Work out the count of lines in the material where the string "meaning" shows up, and reply with it alone.

* Data *

----

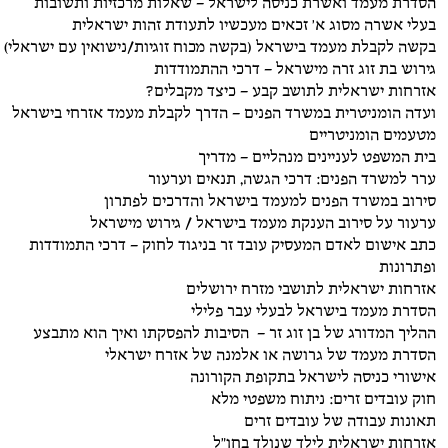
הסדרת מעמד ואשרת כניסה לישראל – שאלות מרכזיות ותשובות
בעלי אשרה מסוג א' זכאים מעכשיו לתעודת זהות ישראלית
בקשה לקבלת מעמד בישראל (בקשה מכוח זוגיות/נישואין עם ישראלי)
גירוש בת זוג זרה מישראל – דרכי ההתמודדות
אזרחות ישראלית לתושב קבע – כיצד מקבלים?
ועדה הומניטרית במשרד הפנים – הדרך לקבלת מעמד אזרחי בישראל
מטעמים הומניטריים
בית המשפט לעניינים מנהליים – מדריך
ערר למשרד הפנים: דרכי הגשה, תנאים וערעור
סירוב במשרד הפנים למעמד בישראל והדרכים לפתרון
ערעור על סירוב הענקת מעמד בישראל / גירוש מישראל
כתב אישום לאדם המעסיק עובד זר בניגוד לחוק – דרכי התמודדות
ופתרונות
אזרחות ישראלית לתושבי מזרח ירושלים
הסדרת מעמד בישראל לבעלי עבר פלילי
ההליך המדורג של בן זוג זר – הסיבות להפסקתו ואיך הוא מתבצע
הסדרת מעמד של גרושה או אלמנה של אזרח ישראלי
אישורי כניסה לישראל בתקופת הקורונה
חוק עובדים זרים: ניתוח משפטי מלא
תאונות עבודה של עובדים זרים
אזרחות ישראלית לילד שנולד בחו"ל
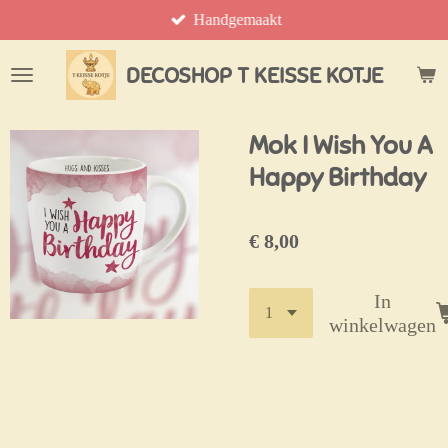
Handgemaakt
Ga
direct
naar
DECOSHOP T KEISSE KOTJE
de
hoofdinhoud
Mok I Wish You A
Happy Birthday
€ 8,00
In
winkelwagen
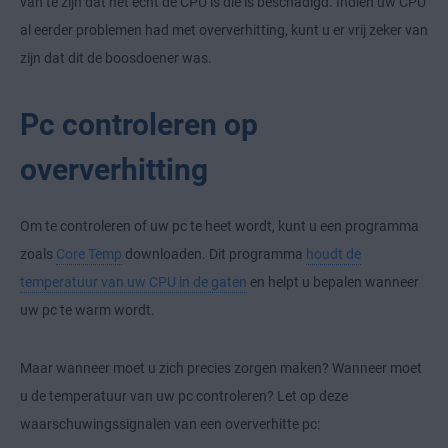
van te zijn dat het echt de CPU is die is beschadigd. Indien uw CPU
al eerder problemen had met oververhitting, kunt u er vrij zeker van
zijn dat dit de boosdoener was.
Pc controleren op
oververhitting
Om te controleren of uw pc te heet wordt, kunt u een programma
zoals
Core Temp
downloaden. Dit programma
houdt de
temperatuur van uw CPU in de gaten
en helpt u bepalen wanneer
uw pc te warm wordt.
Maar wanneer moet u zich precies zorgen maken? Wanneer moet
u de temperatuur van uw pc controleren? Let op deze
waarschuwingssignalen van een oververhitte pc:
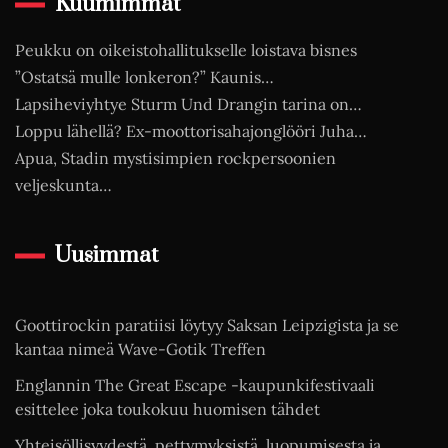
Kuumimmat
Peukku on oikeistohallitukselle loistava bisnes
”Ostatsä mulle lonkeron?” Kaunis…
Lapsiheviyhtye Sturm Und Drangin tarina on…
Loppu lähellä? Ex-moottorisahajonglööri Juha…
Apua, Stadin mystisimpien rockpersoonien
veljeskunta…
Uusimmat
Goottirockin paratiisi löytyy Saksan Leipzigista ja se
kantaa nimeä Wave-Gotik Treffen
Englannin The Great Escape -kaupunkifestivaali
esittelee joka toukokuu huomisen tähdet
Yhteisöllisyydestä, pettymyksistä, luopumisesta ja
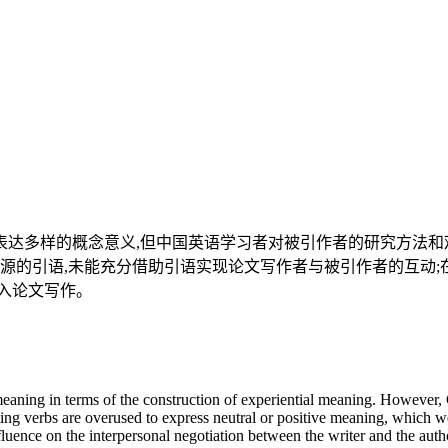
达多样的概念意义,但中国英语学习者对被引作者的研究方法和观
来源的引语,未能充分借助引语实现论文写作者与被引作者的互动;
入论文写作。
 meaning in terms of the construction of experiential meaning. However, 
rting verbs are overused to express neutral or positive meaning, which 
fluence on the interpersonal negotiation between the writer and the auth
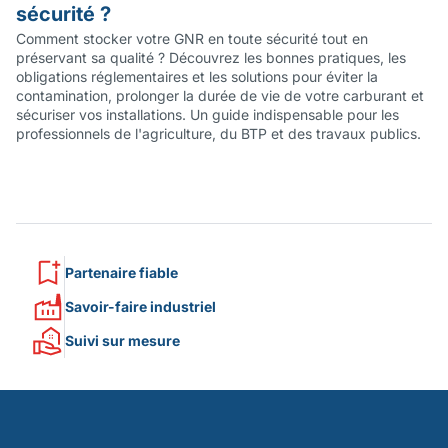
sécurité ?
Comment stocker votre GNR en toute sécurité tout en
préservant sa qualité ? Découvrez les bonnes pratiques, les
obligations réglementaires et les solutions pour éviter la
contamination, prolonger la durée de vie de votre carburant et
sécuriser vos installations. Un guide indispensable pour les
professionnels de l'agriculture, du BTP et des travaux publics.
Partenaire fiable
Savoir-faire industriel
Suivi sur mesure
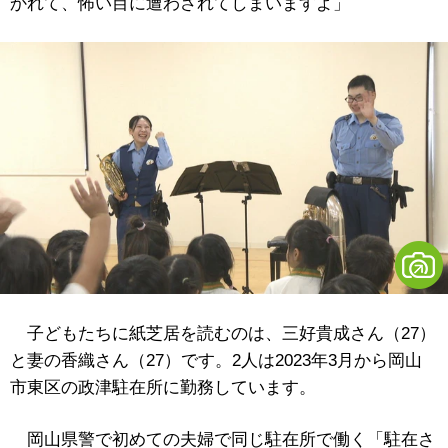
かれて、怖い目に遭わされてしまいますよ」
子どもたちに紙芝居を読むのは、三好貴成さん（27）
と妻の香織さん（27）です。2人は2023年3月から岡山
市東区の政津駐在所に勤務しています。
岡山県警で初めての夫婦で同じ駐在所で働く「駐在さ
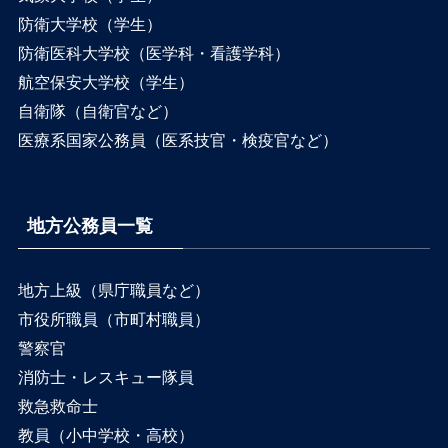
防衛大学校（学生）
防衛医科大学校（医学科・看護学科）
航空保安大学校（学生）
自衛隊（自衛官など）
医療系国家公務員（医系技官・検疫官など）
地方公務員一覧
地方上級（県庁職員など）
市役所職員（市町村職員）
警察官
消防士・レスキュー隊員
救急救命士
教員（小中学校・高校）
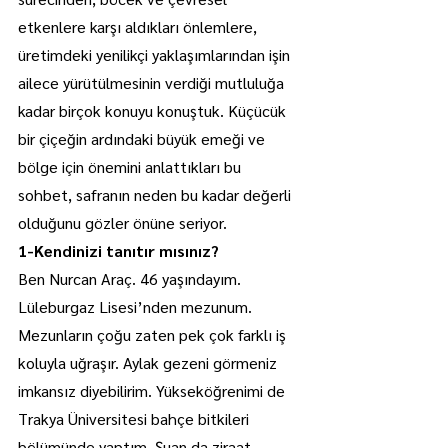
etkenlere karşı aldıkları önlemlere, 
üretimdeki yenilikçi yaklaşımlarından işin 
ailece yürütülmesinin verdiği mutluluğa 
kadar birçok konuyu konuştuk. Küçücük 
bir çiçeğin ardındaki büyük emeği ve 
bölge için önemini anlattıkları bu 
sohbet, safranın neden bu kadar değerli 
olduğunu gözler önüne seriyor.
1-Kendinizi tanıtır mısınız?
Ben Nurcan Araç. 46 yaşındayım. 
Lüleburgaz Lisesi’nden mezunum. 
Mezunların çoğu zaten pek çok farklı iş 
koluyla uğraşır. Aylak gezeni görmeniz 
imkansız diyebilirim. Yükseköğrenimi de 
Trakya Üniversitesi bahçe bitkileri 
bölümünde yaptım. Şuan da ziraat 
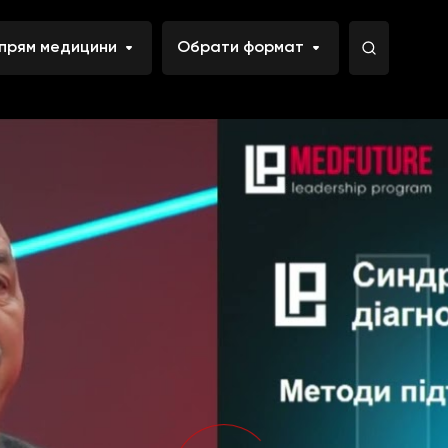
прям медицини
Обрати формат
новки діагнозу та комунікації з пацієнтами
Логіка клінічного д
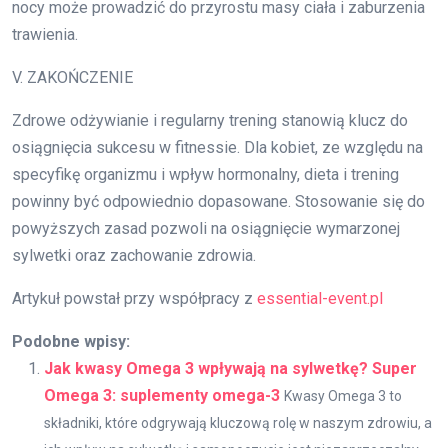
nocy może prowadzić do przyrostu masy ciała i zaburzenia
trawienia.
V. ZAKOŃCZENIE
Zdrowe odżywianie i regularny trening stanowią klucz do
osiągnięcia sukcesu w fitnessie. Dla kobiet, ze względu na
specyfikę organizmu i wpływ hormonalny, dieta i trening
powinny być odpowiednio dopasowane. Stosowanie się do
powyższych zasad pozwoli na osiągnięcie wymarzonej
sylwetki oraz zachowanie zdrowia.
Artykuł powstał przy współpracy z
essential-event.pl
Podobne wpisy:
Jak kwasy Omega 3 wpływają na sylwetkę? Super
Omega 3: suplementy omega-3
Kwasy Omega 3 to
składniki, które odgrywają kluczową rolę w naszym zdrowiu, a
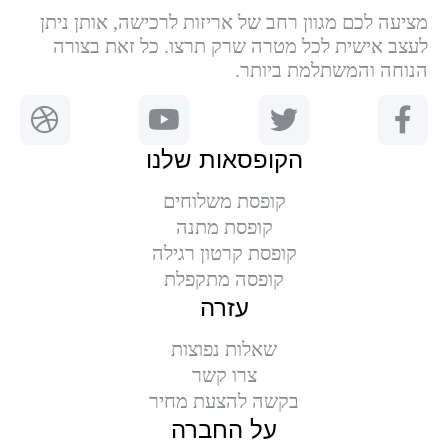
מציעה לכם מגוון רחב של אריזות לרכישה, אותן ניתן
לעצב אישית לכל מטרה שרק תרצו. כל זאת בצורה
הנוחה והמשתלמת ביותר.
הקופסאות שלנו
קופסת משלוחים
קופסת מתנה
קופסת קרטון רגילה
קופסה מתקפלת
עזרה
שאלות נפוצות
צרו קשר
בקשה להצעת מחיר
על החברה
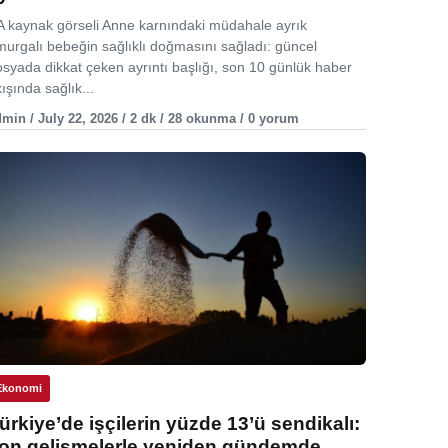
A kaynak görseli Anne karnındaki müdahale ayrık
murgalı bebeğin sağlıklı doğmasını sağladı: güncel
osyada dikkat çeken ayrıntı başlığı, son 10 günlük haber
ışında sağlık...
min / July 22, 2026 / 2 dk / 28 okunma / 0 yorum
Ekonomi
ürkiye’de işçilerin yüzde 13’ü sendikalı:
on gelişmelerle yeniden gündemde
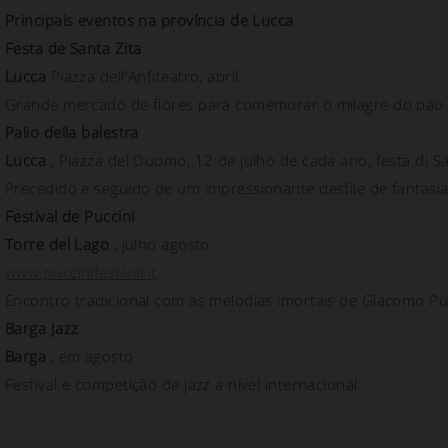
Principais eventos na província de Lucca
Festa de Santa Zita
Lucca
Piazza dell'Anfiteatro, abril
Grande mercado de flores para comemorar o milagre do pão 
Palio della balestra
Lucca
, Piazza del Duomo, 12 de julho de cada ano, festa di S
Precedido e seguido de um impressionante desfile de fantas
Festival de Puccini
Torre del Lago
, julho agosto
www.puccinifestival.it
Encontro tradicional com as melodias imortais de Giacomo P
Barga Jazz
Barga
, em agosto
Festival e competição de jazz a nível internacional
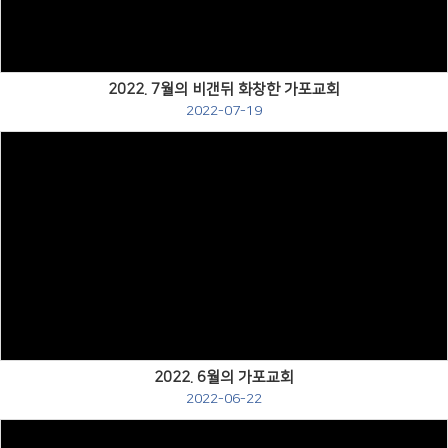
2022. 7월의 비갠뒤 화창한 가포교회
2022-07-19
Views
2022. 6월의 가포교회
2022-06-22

----

* Answer for this exercise *
2